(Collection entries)
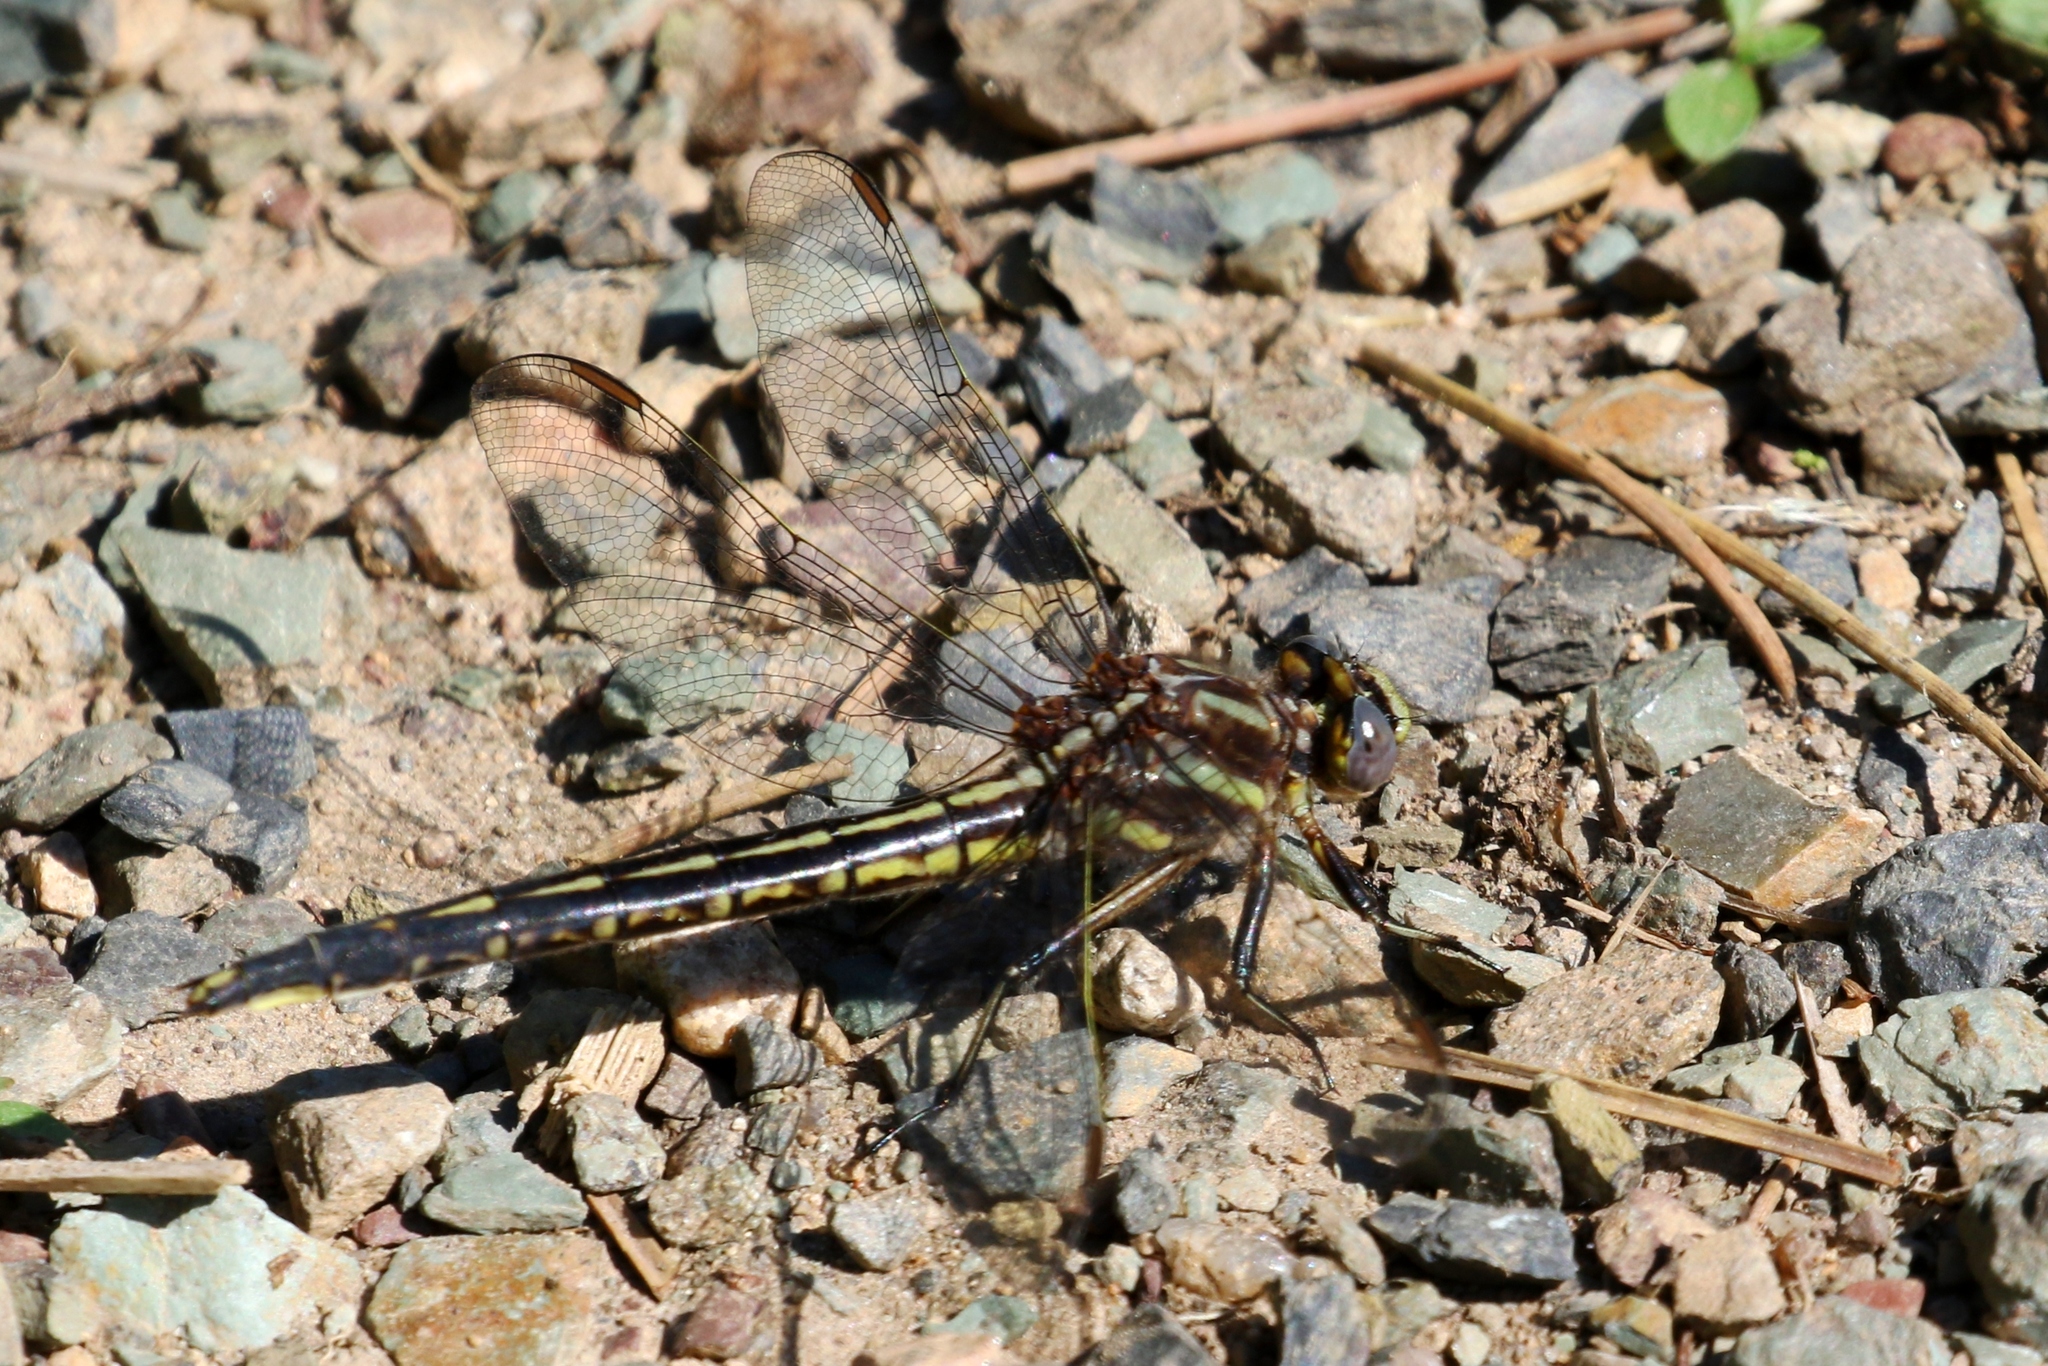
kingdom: Animalia
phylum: Arthropoda
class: Insecta
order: Odonata
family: Gomphidae
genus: Phanogomphus
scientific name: Phanogomphus spicatus
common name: Dusky clubtail
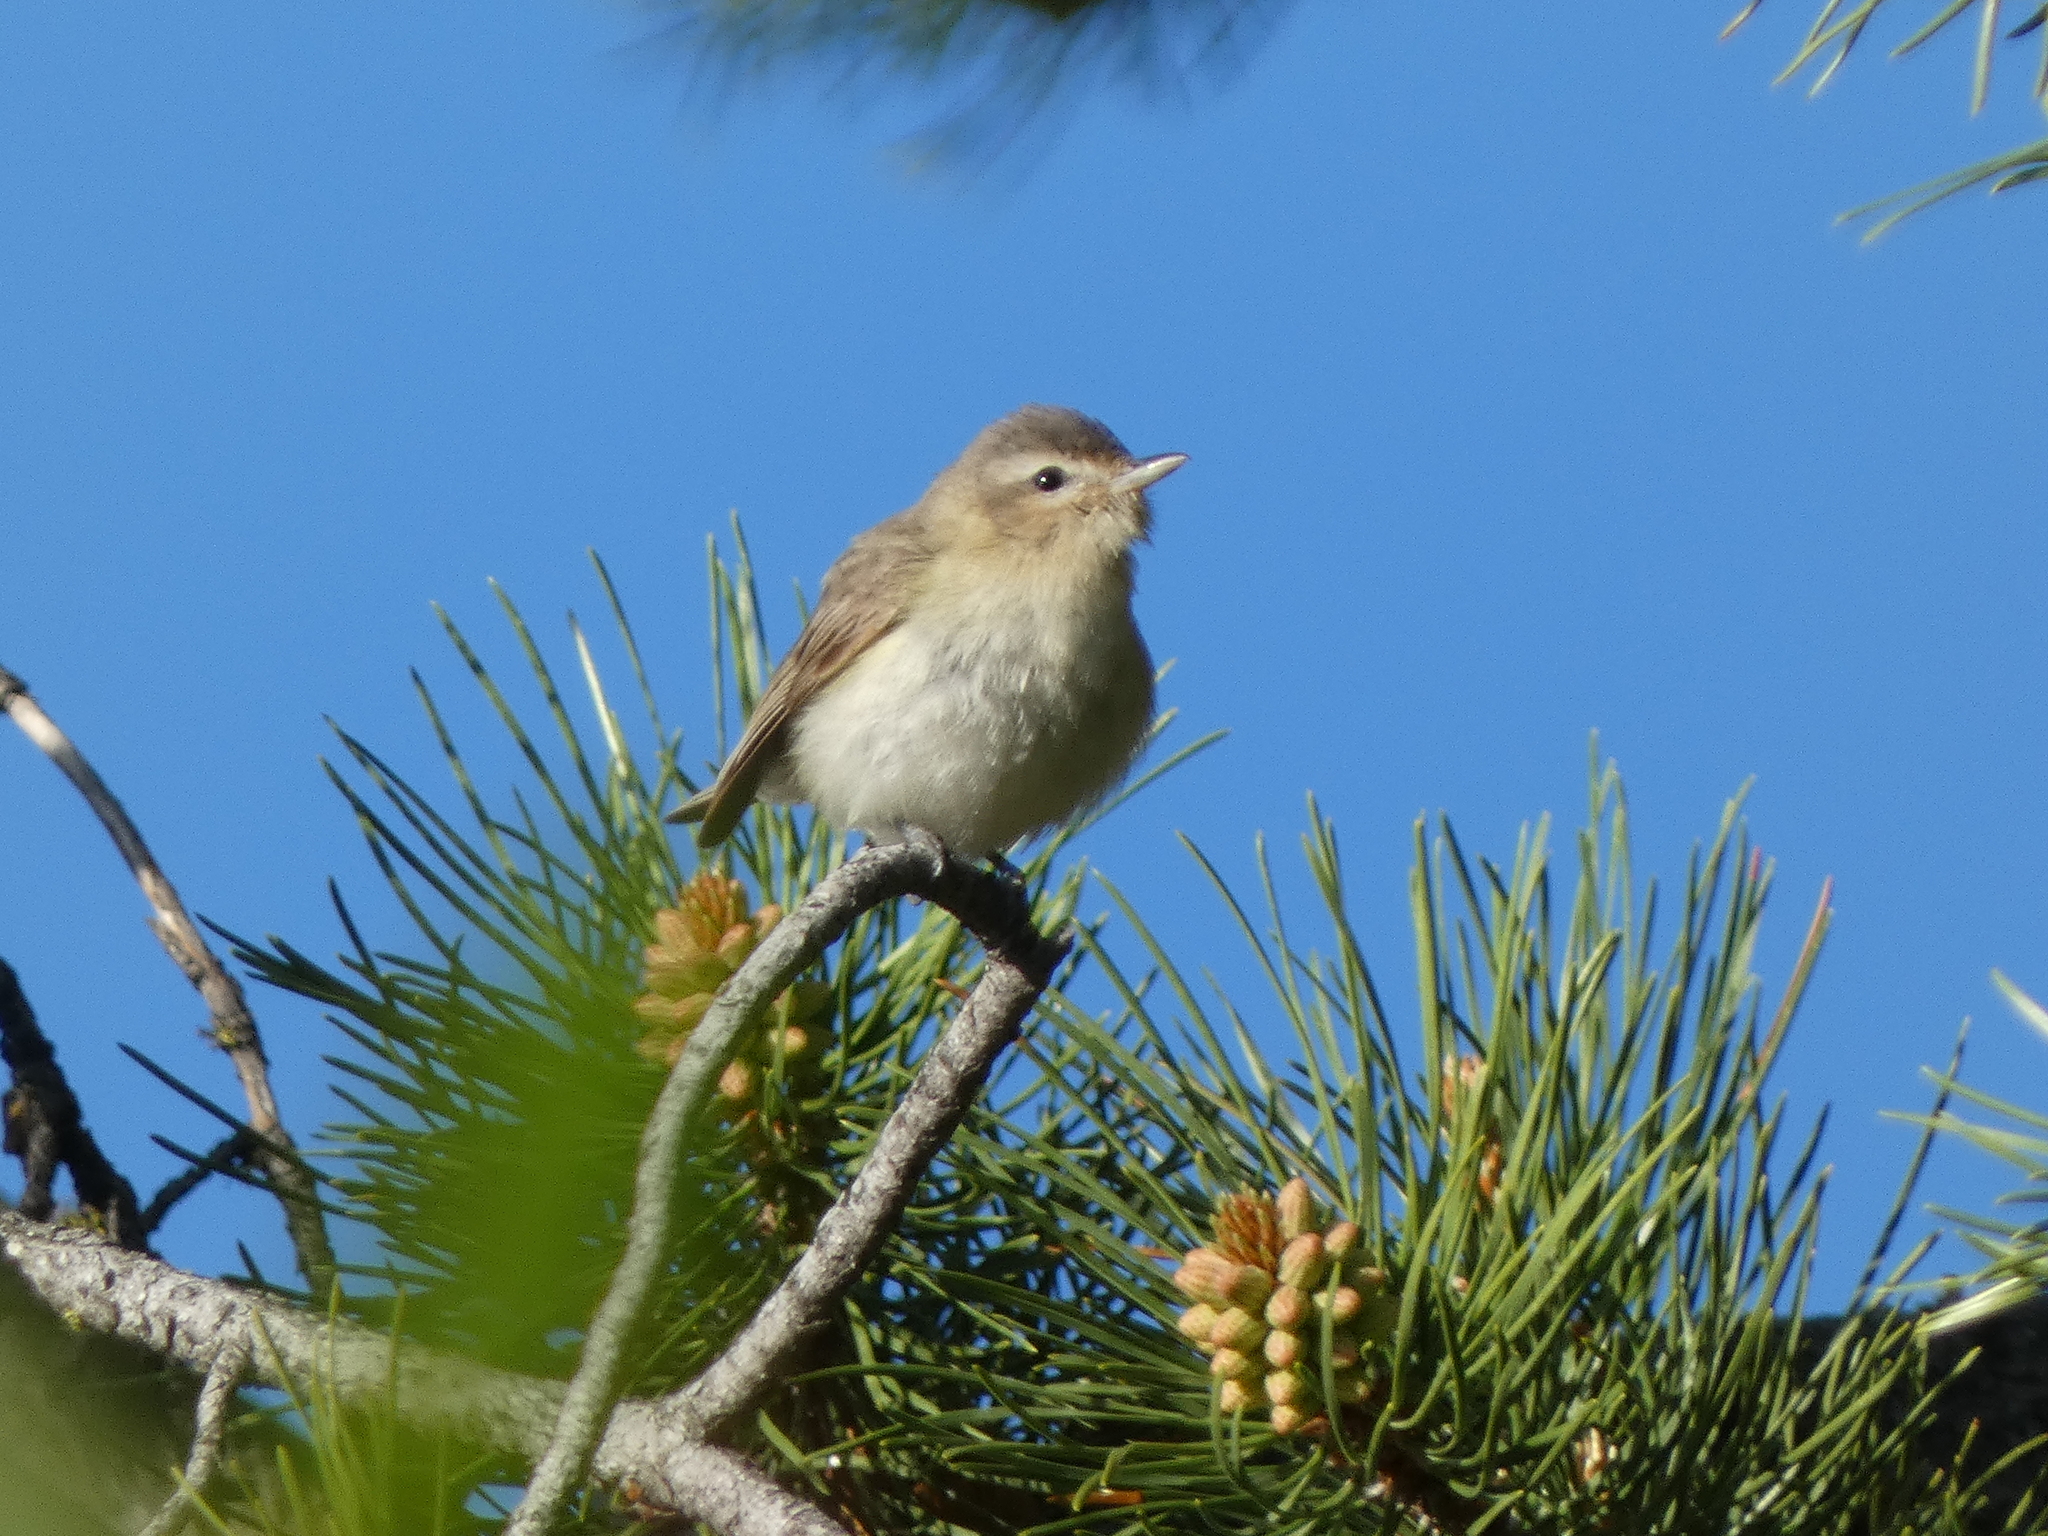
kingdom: Animalia
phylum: Chordata
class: Aves
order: Passeriformes
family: Vireonidae
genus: Vireo
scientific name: Vireo gilvus
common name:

> Problem details: Reproduce every line of the records above without changes, leaving out the pictures.

> Correct answer:
kingdom: Animalia
phylum: Arthropoda
class: Insecta
order: Odonata
family: Gomphidae
genus: Phanogomphus
scientific name: Phanogomphus spicatus
common name: Dusky clubtail
kingdom: Animalia
phylum: Chordata
class: Aves
order: Passeriformes
family: Vireonidae
genus: Vireo
scientific name: Vireo gilvus
common name:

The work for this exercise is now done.